La difficoltà di essere donna a Teheran si scontra violentemente con il nostro esserlo in Europa, dove persistono comunque ancora retaggi di una cultura passata, emarginazione e frustrazioni di altro tipo.
“Leggere Lolita a Teheran” di Azar Nafisi ci proietta in questo mondo in cui il genere femminile viene considerato inferiore e le donne sono costrette a subire violenze di ogni tipo se trasgrediscono la legge islamica. Malgrado le limitazioni, nel silenzio delle pareti domestiche dell’appartamento della professoressa Nafisi, sette donne si incontrano per discutere di Nabokov, James, Jane Austen, Fitzgerald. In quel salotto ci si spoglia di ogni impedimento culturale, quale può essere il burqa o chador, si ritorna a essere persone pensanti con addosso solo i propri saperi, la propria cultura. Senza ripudiare l’islam sano delle Mille e una notte, ma dibattendo di opere come Lolita o Orgoglio e Pregiudizio. L’autrice usa il dialogo come strumento di conoscenza, di approccio, di incontro con le sue amate studentesse aiutandole nel difficile percorso di crescita e di adattamento a un mondo ostile a loro, che le vorrebbe tutte omologate ai modelli imposti dal regime, condannandole a un futuro di infelicità e sottomissione.

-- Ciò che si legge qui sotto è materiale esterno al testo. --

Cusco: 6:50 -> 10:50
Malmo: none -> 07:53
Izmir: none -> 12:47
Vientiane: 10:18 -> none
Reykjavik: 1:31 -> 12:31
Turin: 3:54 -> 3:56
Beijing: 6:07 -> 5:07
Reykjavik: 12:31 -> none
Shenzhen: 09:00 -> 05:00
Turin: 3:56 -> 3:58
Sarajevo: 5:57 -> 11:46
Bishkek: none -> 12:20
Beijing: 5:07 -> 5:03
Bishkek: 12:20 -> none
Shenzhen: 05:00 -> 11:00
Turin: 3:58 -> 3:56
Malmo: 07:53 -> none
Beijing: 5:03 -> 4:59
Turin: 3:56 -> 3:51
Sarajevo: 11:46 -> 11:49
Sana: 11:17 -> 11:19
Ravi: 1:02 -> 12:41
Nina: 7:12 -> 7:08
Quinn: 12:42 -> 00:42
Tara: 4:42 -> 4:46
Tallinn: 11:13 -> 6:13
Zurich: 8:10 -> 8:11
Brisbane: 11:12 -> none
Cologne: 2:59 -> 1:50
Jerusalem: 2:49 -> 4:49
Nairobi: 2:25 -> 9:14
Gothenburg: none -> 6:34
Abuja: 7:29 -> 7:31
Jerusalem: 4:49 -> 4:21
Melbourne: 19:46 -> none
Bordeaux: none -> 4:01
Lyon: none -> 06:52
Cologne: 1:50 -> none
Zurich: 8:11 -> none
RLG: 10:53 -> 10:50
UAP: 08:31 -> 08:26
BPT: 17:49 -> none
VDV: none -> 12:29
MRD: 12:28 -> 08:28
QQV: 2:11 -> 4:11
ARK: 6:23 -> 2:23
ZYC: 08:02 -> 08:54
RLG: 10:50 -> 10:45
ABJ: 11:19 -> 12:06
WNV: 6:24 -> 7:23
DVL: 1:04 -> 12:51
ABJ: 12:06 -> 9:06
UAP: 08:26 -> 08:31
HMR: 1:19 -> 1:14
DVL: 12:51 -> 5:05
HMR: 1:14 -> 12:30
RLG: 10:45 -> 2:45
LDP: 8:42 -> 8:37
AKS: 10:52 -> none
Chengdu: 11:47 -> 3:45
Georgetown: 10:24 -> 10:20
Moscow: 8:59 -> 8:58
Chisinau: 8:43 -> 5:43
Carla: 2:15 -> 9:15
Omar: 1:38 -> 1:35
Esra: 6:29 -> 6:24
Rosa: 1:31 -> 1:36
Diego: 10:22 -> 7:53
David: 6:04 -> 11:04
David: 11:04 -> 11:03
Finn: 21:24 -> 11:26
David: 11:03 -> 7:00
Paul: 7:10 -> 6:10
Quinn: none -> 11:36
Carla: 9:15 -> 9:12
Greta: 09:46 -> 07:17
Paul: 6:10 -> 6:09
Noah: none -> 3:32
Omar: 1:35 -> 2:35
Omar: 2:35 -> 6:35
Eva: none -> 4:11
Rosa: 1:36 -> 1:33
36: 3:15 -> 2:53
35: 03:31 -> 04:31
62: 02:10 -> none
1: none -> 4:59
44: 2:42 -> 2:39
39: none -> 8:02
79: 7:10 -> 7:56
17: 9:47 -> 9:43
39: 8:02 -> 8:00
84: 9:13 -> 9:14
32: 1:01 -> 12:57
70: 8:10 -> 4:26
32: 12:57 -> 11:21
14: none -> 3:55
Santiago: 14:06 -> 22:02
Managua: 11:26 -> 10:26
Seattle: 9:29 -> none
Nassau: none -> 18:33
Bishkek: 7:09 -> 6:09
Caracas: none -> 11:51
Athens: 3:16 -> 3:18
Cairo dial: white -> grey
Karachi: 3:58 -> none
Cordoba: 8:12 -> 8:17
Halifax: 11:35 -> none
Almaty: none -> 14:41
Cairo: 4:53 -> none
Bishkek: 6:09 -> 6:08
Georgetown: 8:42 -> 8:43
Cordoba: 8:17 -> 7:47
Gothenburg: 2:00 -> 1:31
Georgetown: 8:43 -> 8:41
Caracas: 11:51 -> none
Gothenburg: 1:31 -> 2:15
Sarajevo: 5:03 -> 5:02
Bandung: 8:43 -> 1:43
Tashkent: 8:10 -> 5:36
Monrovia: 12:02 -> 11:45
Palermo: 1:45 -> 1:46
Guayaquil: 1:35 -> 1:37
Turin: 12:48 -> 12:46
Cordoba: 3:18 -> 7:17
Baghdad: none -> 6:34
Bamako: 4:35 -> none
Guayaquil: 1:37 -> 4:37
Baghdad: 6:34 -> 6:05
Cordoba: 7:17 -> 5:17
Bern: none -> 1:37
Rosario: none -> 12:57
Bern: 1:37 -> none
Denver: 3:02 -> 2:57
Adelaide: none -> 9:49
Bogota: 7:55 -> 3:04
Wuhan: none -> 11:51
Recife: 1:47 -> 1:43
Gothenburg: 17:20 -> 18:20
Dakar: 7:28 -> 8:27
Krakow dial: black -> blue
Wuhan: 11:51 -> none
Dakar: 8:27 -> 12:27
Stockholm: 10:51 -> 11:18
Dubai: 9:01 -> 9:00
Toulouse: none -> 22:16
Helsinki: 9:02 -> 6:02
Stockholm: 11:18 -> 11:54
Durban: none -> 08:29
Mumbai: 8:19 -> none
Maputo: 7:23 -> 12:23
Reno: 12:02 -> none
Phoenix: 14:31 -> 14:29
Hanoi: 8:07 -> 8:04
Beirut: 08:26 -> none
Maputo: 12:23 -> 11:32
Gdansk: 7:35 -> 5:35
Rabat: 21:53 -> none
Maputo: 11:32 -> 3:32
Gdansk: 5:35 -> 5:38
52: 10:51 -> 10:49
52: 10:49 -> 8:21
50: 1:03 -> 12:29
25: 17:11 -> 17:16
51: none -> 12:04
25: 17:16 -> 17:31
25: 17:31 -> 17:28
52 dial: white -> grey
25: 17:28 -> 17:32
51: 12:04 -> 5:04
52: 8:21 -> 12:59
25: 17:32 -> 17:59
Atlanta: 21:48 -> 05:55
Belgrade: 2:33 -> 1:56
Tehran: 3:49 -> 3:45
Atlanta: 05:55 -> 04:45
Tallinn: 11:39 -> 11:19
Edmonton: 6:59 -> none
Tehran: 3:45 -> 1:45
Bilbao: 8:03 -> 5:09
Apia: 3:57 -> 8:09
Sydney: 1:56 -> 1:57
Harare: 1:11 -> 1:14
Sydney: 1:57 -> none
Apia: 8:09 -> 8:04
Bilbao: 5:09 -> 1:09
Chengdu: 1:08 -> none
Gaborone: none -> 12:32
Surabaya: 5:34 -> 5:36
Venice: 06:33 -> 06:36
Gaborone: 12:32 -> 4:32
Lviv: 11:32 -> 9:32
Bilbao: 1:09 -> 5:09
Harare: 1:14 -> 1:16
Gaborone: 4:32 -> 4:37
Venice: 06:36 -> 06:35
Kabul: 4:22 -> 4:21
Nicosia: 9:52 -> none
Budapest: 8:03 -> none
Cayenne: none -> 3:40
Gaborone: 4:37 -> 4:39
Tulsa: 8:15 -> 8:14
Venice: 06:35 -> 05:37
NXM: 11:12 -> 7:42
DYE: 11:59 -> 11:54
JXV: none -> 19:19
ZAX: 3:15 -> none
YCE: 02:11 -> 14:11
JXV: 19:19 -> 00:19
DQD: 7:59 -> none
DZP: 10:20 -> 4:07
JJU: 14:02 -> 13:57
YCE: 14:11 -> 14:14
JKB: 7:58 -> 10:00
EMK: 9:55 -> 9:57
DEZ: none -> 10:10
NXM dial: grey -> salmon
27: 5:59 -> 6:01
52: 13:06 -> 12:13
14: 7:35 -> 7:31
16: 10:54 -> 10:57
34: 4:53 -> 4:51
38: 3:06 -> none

La Nafisi ama il suo paese, ha vissuto in tempi migliori in cui insegnava all’università e cerca di resistere al sopruso finché le è possibile. La lettura e i libri sono l’unico strumento per fuggire ad una realtà diventata irrespirabile e invivibile. Allora l’unica salvezza è l’immaginazione: davanti alle macerie bisogna inventarsi un violino che le salverà. Sentirsi unite, solidali di fronte alle molteplici avversità che emergono dalle singole storie delle sue studentesse, leggere e confrontarsi con i protagonisti dei romanzi, aiuta a capire e a capirsi, trovare la forza per fare delle scelte coraggiose, dolorose. E’ un percorso di crescita e di emancipazione, singolare.
La vita si intreccia alle letture e si proietta per le strade di Teheran dove si nascondono i pericoli per chi si considera una donna libera, ma di fatto non lo è, non lo può essere a Teheran.
Partire diventa l’unica soluzione di sopravvivenza “ anche se dei ricordi come della vergogna non ci si libera partendo.”